*Given records:*
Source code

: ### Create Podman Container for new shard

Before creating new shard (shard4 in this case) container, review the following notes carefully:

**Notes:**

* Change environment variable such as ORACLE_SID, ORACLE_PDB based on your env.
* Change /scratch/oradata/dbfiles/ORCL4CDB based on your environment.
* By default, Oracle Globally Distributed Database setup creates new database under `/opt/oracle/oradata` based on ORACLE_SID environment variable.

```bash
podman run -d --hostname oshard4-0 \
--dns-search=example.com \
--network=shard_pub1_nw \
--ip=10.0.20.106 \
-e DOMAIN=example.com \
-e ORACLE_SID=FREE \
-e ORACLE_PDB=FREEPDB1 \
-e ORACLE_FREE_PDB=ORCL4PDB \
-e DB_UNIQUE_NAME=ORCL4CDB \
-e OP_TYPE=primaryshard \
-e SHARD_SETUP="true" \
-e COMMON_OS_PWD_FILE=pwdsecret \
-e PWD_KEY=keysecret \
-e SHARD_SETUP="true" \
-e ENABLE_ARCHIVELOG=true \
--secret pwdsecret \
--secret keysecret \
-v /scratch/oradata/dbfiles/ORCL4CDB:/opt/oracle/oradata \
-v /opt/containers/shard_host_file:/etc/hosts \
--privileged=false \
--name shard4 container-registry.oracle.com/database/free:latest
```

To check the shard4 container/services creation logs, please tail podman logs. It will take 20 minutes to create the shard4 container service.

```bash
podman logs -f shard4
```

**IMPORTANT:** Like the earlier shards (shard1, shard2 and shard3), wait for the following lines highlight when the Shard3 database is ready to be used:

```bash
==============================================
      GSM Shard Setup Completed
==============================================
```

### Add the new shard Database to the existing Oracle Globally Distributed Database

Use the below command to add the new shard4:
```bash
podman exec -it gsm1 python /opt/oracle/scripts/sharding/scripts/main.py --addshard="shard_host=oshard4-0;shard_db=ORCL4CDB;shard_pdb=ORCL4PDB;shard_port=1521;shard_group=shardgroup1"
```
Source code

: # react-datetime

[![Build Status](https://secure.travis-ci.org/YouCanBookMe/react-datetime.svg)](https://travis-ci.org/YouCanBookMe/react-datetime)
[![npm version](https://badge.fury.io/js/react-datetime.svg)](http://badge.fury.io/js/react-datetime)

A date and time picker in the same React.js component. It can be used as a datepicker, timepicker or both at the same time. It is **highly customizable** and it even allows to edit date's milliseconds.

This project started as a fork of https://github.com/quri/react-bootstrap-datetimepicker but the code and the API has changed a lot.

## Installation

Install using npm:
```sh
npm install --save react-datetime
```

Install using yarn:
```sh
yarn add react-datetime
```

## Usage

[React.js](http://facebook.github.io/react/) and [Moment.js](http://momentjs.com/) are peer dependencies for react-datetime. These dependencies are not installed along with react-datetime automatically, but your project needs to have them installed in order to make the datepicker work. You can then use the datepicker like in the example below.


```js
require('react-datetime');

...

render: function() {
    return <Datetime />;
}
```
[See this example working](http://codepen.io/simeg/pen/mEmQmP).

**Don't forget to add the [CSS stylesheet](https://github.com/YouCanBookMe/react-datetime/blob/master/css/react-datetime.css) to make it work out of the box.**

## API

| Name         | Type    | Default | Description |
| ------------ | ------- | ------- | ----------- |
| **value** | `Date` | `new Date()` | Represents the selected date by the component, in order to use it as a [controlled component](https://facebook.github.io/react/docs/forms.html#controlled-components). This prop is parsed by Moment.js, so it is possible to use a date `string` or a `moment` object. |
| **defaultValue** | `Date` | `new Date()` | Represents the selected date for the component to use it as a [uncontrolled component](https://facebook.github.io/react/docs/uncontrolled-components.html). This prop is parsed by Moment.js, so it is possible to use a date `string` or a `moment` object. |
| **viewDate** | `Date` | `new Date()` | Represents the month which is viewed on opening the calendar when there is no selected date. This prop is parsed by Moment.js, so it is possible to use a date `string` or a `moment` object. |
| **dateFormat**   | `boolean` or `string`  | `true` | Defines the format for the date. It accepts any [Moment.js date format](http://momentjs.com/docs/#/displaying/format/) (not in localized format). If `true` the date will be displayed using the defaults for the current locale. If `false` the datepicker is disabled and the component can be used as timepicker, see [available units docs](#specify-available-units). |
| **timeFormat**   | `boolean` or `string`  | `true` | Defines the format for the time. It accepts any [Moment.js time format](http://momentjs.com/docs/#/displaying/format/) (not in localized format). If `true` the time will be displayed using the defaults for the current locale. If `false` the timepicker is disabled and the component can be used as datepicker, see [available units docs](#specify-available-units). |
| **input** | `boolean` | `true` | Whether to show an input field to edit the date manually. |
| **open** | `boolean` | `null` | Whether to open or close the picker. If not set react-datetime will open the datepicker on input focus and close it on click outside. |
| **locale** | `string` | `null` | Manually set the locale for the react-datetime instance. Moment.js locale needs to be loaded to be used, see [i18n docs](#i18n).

*Action item:* The answer should reproduce all of the data without any alteration.

*Task output:*
Source code

: ### Create Podman Container for new shard

Before creating new shard (shard4 in this case) container, review the following notes carefully:

**Notes:**

* Change environment variable such as ORACLE_SID, ORACLE_PDB based on your env.
* Change /scratch/oradata/dbfiles/ORCL4CDB based on your environment.
* By default, Oracle Globally Distributed Database setup creates new database under `/opt/oracle/oradata` based on ORACLE_SID environment variable.

```bash
podman run -d --hostname oshard4-0 \
--dns-search=example.com \
--network=shard_pub1_nw \
--ip=10.0.20.106 \
-e DOMAIN=example.com \
-e ORACLE_SID=FREE \
-e ORACLE_PDB=FREEPDB1 \
-e ORACLE_FREE_PDB=ORCL4PDB \
-e DB_UNIQUE_NAME=ORCL4CDB \
-e OP_TYPE=primaryshard \
-e SHARD_SETUP="true" \
-e COMMON_OS_PWD_FILE=pwdsecret \
-e PWD_KEY=keysecret \
-e SHARD_SETUP="true" \
-e ENABLE_ARCHIVELOG=true \
--secret pwdsecret \
--secret keysecret \
-v /scratch/oradata/dbfiles/ORCL4CDB:/opt/oracle/oradata \
-v /opt/containers/shard_host_file:/etc/hosts \
--privileged=false \
--name shard4 container-registry.oracle.com/database/free:latest
```

To check the shard4 container/services creation logs, please tail podman logs. It will take 20 minutes to create the shard4 container service.

```bash
podman logs -f shard4
```

**IMPORTANT:** Like the earlier shards (shard1, shard2 and shard3), wait for the following lines highlight when the Shard3 database is ready to be used:

```bash
==============================================
      GSM Shard Setup Completed
==============================================
```

### Add the new shard Database to the existing Oracle Globally Distributed Database

Use the below command to add the new shard4:
```bash
podman exec -it gsm1 python /opt/oracle/scripts/sharding/scripts/main.py --addshard="shard_host=oshard4-0;shard_db=ORCL4CDB;shard_pdb=ORCL4PDB;shard_port=1521;shard_group=shardgroup1"
```
Source code

: # react-datetime

[![Build Status](https://secure.travis-ci.org/YouCanBookMe/react-datetime.svg)](https://travis-ci.org/YouCanBookMe/react-datetime)
[![npm version](https://badge.fury.io/js/react-datetime.svg)](http://badge.fury.io/js/react-datetime)

A date and time picker in the same React.js component. It can be used as a datepicker, timepicker or both at the same time. It is **highly customizable** and it even allows to edit date's milliseconds.

This project started as a fork of https://github.com/quri/react-bootstrap-datetimepicker but the code and the API has changed a lot.

## Installation

Install using npm:
```sh
npm install --save react-datetime
```

Install using yarn:
```sh
yarn add react-datetime
```

## Usage

[React.js](http://facebook.github.io/react/) and [Moment.js](http://momentjs.com/) are peer dependencies for react-datetime. These dependencies are not installed along with react-datetime automatically, but your project needs to have them installed in order to make the datepicker work. You can then use the datepicker like in the example below.


```js
require('react-datetime');

...

render: function() {
    return <Datetime />;
}
```
[See this example working](http://codepen.io/simeg/pen/mEmQmP).

**Don't forget to add the [CSS stylesheet](https://github.com/YouCanBookMe/react-datetime/blob/master/css/react-datetime.css) to make it work out of the box.**

## API

| Name         | Type    | Default | Description |
| ------------ | ------- | ------- | ----------- |
| **value** | `Date` | `new Date()` | Represents the selected date by the component, in order to use it as a [controlled component](https://facebook.github.io/react/docs/forms.html#controlled-components). This prop is parsed by Moment.js, so it is possible to use a date `string` or a `moment` object. |
| **defaultValue** | `Date` | `new Date()` | Represents the selected date for the component to use it as a [uncontrolled component](https://facebook.github.io/react/docs/uncontrolled-components.html). This prop is parsed by Moment.js, so it is possible to use a date `string` or a `moment` object. |
| **viewDate** | `Date` | `new Date()` | Represents the month which is viewed on opening the calendar when there is no selected date. This prop is parsed by Moment.js, so it is possible to use a date `string` or a `moment` object. |
| **dateFormat**   | `boolean` or `string`  | `true` | Defines the format for the date. It accepts any [Moment.js date format](http://momentjs.com/docs/#/displaying/format/) (not in localized format). If `true` the date will be displayed using the defaults for the current locale. If `false` the datepicker is disabled and the component can be used as timepicker, see [available units docs](#specify-available-units). |
| **timeFormat**   | `boolean` or `string`  | `true` | Defines the format for the time. It accepts any [Moment.js time format](http://momentjs.com/docs/#/displaying/format/) (not in localized format). If `true` the time will be displayed using the defaults for the current locale. If `false` the timepicker is disabled and the component can be used as datepicker, see [available units docs](#specify-available-units). |
| **input** | `boolean` | `true` | Whether to show an input field to edit the date manually. |
| **open** | `boolean` | `null` | Whether to open or close the picker. If not set react-datetime will open the datepicker on input focus and close it on click outside. |
| **locale** | `string` | `null` | Manually set the locale for the react-datetime instance. Moment.js locale needs to be loaded to be used, see [i18n docs](#i18n).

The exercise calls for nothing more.